+++ INFORMATION SUPPLIED +++
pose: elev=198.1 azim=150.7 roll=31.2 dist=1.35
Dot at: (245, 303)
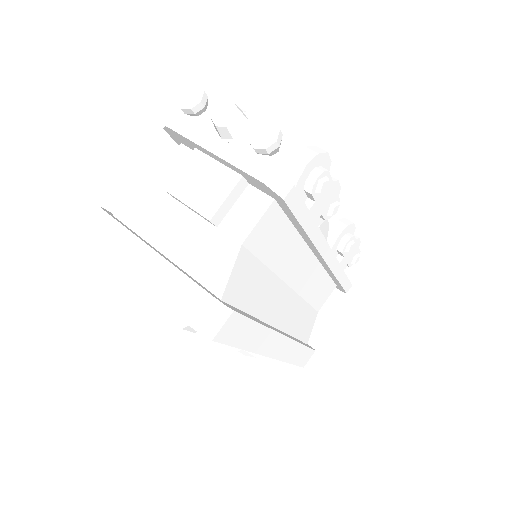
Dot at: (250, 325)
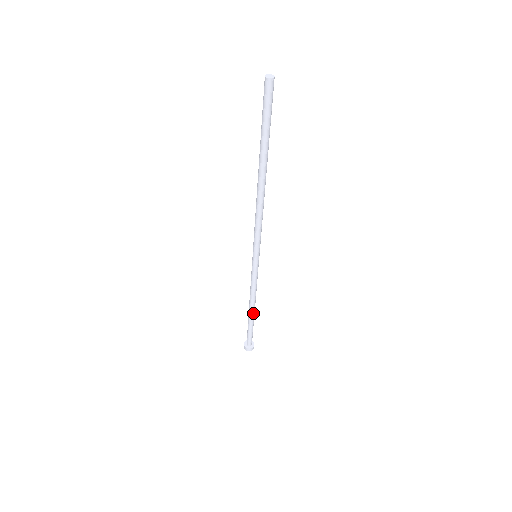
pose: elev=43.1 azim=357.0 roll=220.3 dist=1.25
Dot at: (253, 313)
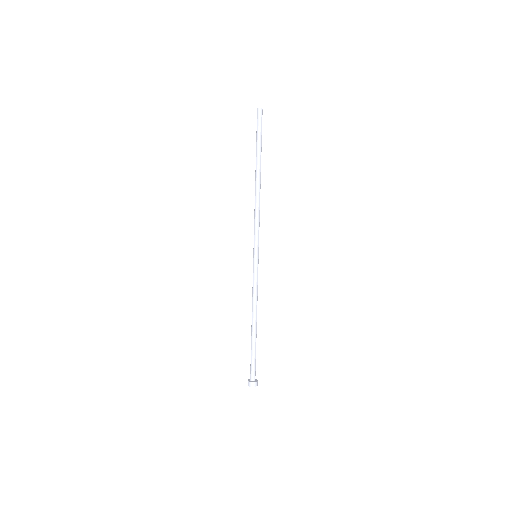
Dot at: (256, 328)
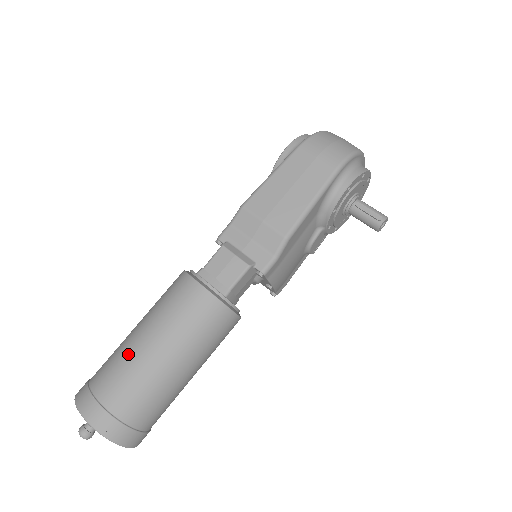
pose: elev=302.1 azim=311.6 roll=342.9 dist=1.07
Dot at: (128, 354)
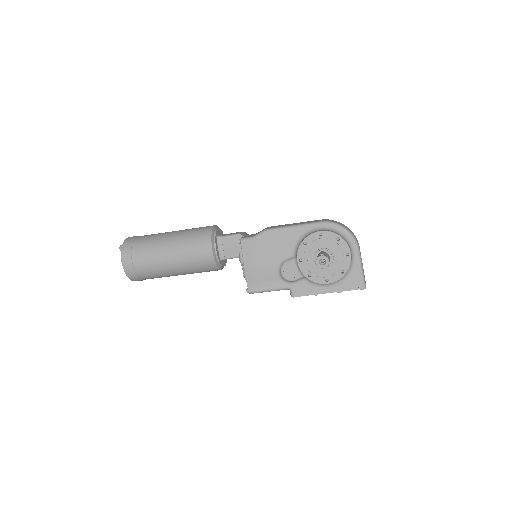
Dot at: occluded
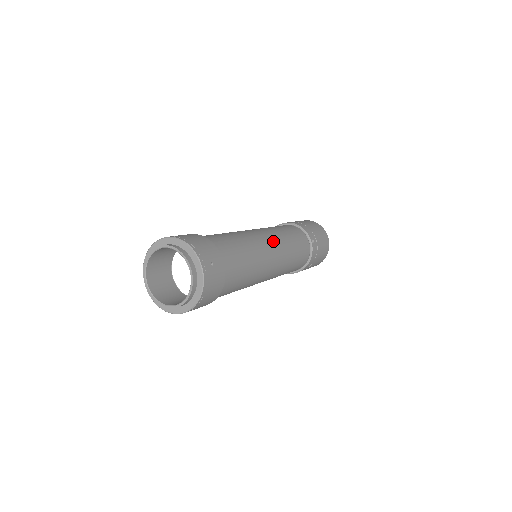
+++
■ **EXERCISE AIM**: Output every line of the listing above as a JSON list of strings, one string per line, with blank lines omitted. Leave the pictures out of the answer.

■ **REPLY TO THE TASK**:
[
  "pose: elev=198.1 azim=150.7 roll=31.2 dist=1.35",
  "Dot at: (245, 303)",
  "Dot at: (250, 325)",
  "pose: elev=43.1 azim=357.0 roll=220.3 dist=1.25",
  "Dot at: (253, 313)",
  "Dot at: (256, 328)",
  "pose: elev=302.1 azim=311.6 roll=342.9 dist=1.07",
  "Dot at: (128, 354)",
  "Dot at: occluded"
]